Pamela VANDYKE PRICE
This is the season when many otherwise sensible people have a rush of squirrel to the head. They feel urged to cram what cookery writers often term 'nature's bounty' into their store cupboards and freezers as if they were about to be cut off from shopping for twelve months. Now nature's bounty is all very well if it's free, if you have willing additional hands, the equipment and the time to cope with all the bottling, canning, cooking and freezing, space to keep the accumulated processed bounty — and the inclination to consume, say, twenty pounds of blackberry jam or five gallons of goulasch within a foreseeable future.
When I was about four we lived in a flat which had the orchard section of what had been a large garden. Fruit dominated our summers — which is maybe why I seldom cook it today. There were numerous damson trees, and I didn't like the damson much even before this period. My mother processed that fruit in every possible way and one year made some damson wine. For lack of space, she ranged the bottles on the piano and, as the wine was still working when she corked the bottles, the mere footfall of ' the passing tot caused them to explode. I can still recall the shrieks of the family as I entered the drawing room apparently drenched in blood.
The squirrel urge has spread to the cellar and, in what is in many ways a gastronomically silly season, lots of people get the jolly notion that it would be ever so economical to import and bottle wine for themselves. Now I am not saying this shouldn't be done; I do say that I know no member of the wine trade who does it (tney really do have the necessary appurtenances to hand, and they always beg me to advise readers not to do it) and at least you ought to know something of what's involved before you start ordering labels printed 'Chateau Chez Nous 1971.'
If you buy a cask of wine, this will contain about 48 gallons, which will yield about 288 bottles.
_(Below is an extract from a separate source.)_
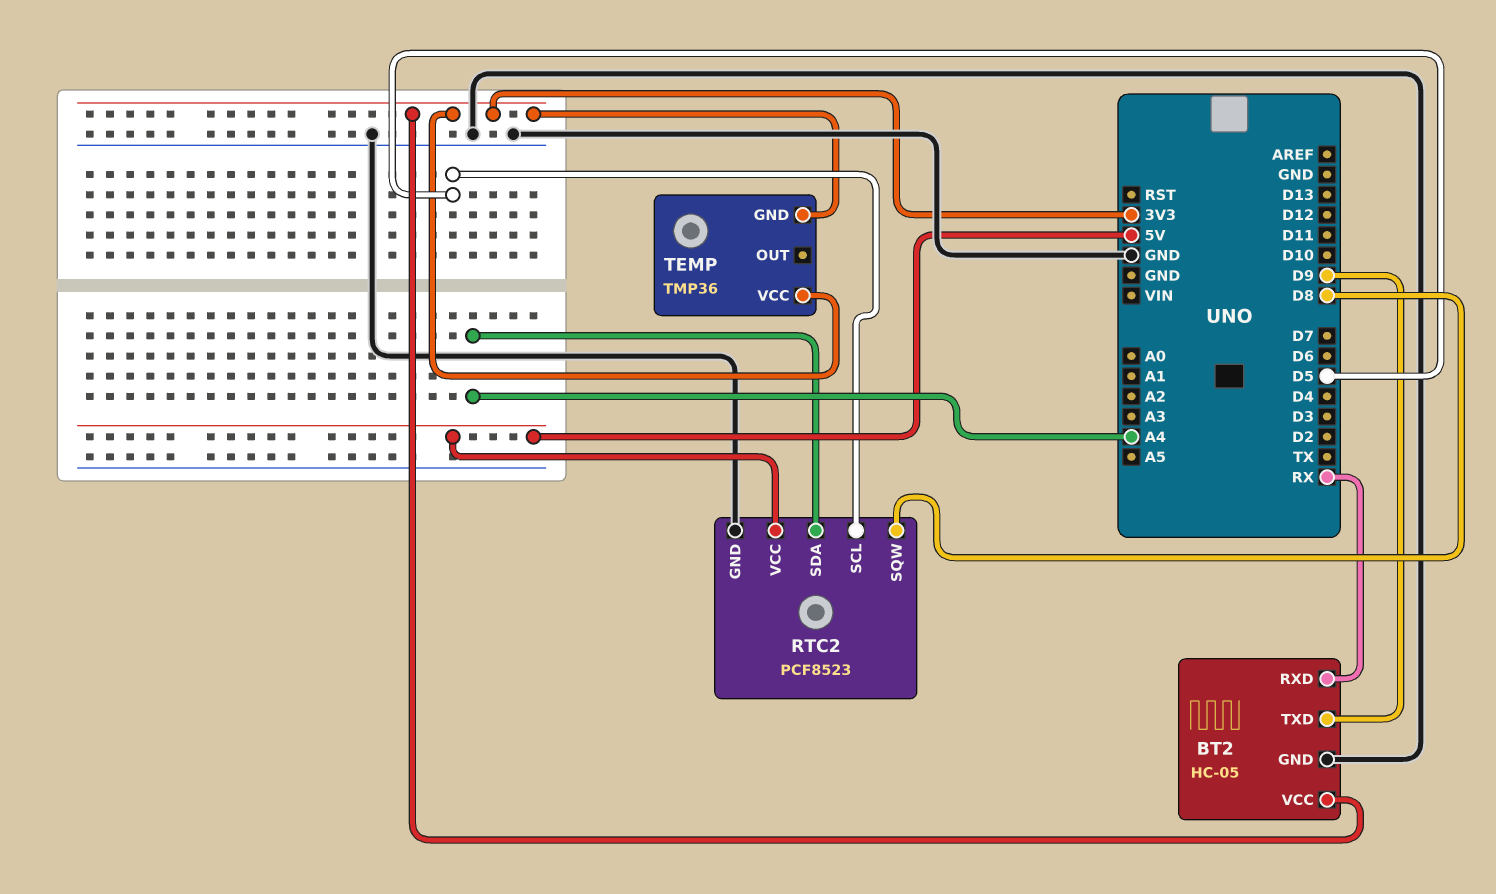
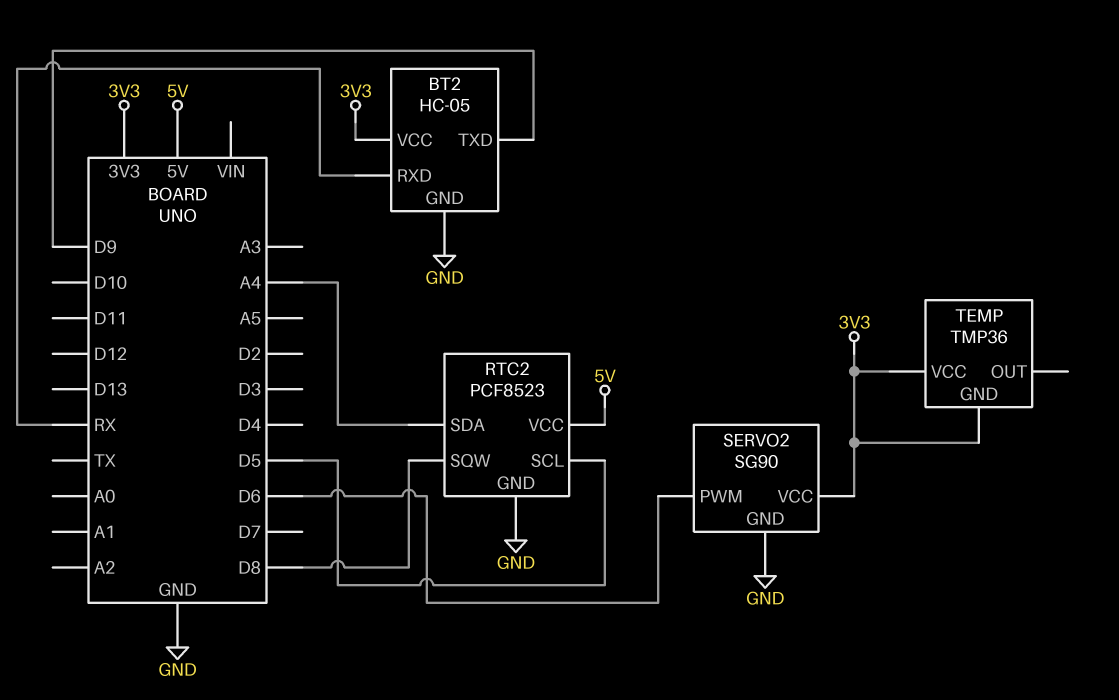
SERVO2: none -> SG90
SERVO2 pin GND: none -> GND
SERVO2 pin PWM: none -> D6
SERVO2 pin VCC: none -> 3V3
Quite a lot just to bin. Then you've got to get the wine here, pay the various charges and duty, grapple with the necessary forms, and, eventually, handle the wine so that, when you bottle it, you'll get a beverage and not an evil draught. You don't bottle even a cheap wine at any old time and in any old way — and once you start, you can't stop.
Recently I saw a suggestion that one should buy small quantities of wine and bring it back in plastic or similar large containers. H'm. Apart from anything else, the sort of wine you'll be able to buy in this way is a doubtful risk — why, if it was really good, hasn't the wily peasant sold it at a huge profit to the local restaurants, landowners and wandering wine trade, always avid for bargains? If you wish, buy the local produce already bottled and import it according to the correct procedure—which the Customs and Excise will tell you about. Or, if you insist on a cask, ask a wine merchant to handle the transport and do the bottling. Because, although the price of the wine you produce ' Mis en bouteilles A Flat 62, Penge Tower' may indeed be less than the cheapest branded wine around, what about the time, the toil, the anguish if something goes wrong — and the fact of having to live with dozens of bottles of what was trft plonk to start with?
If you must go a-bottling, consult those excellent firms, Farrow and Jackson (41 Prescot St., London El) and Loftus (1 Charlotte St., London W1) who will be able to sell you all the equipment required. But please don't — as somebody once did — send me a sinister bottleful of what , looks like a medical 'specimen' with a request to tell you what went wrong.